- Task details:
What you write should match, word for word, the lines from the one containing "Figure 3. Control" through the end of the data, with no pictures.

- Exercise data:
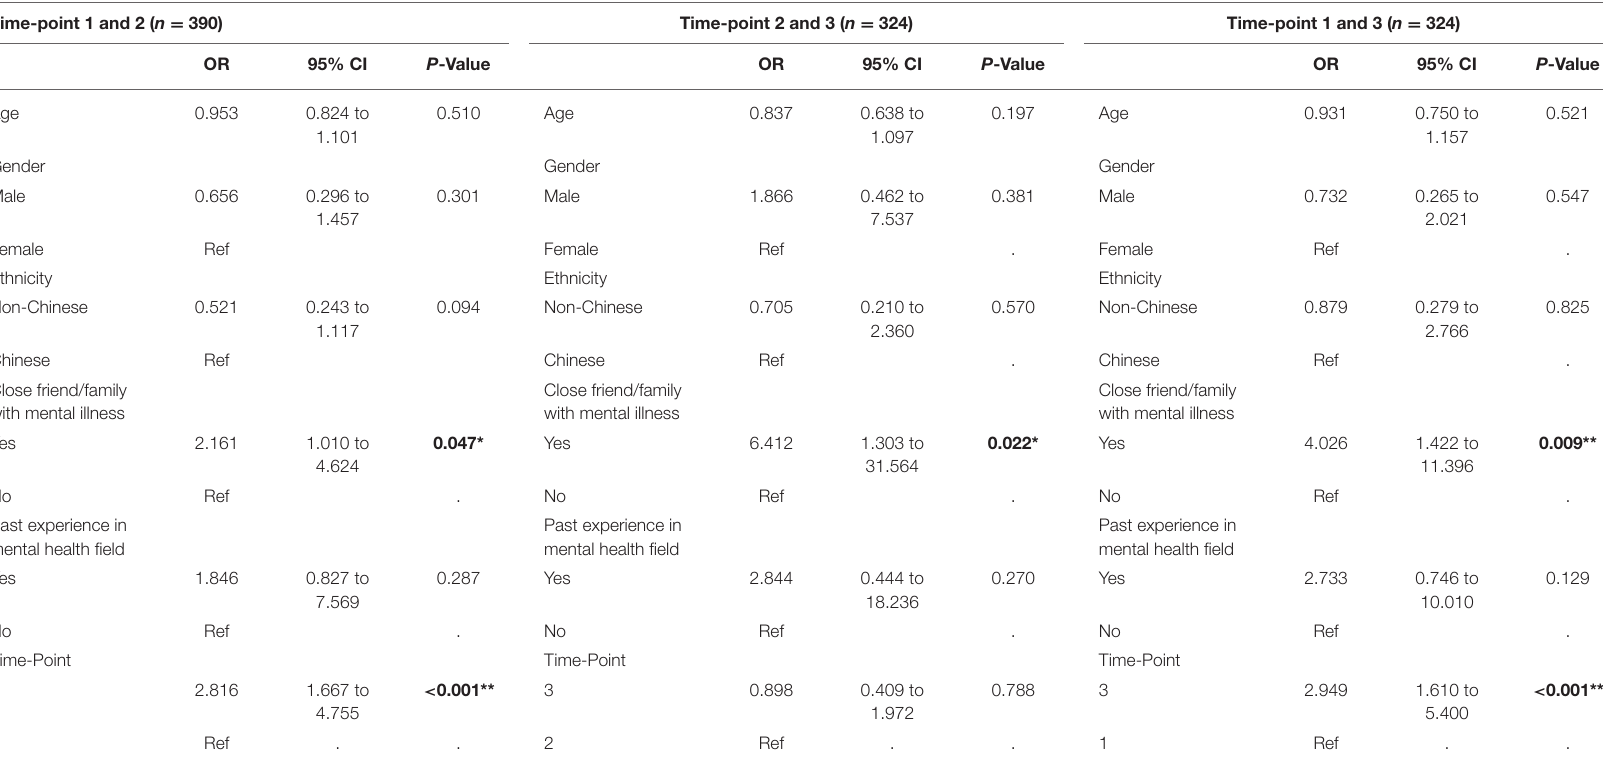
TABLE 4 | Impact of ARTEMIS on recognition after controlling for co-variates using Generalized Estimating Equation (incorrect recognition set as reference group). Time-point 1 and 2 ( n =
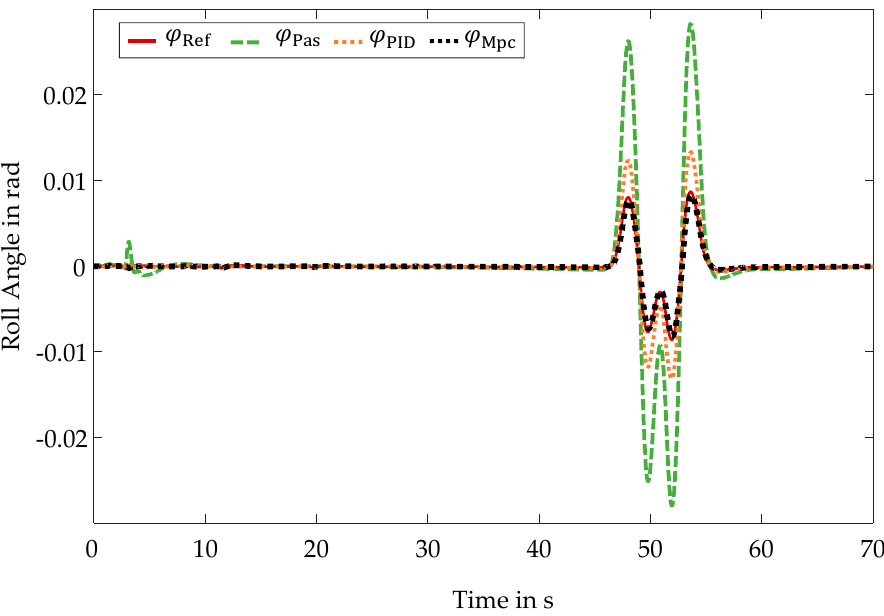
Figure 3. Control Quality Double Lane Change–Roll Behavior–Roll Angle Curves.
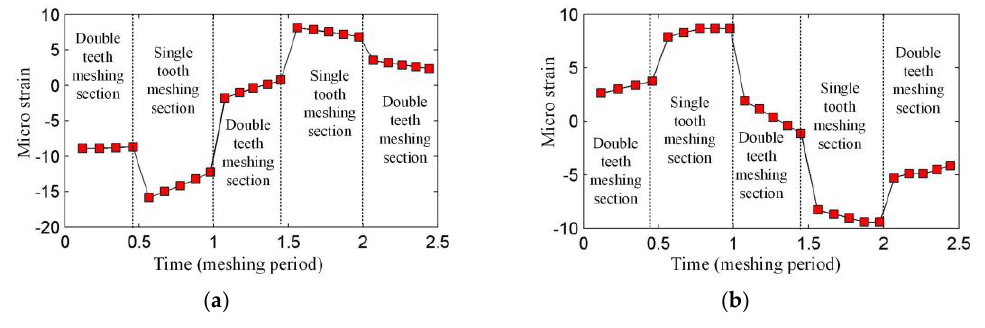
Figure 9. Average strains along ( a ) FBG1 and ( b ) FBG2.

- Output for this exercise:
Figure 3. Control Quality Double Lane Change–Roll Behavior–Roll Angle Curves.
Figure 9. Average strains along ( a ) FBG1 and ( b ) FBG2.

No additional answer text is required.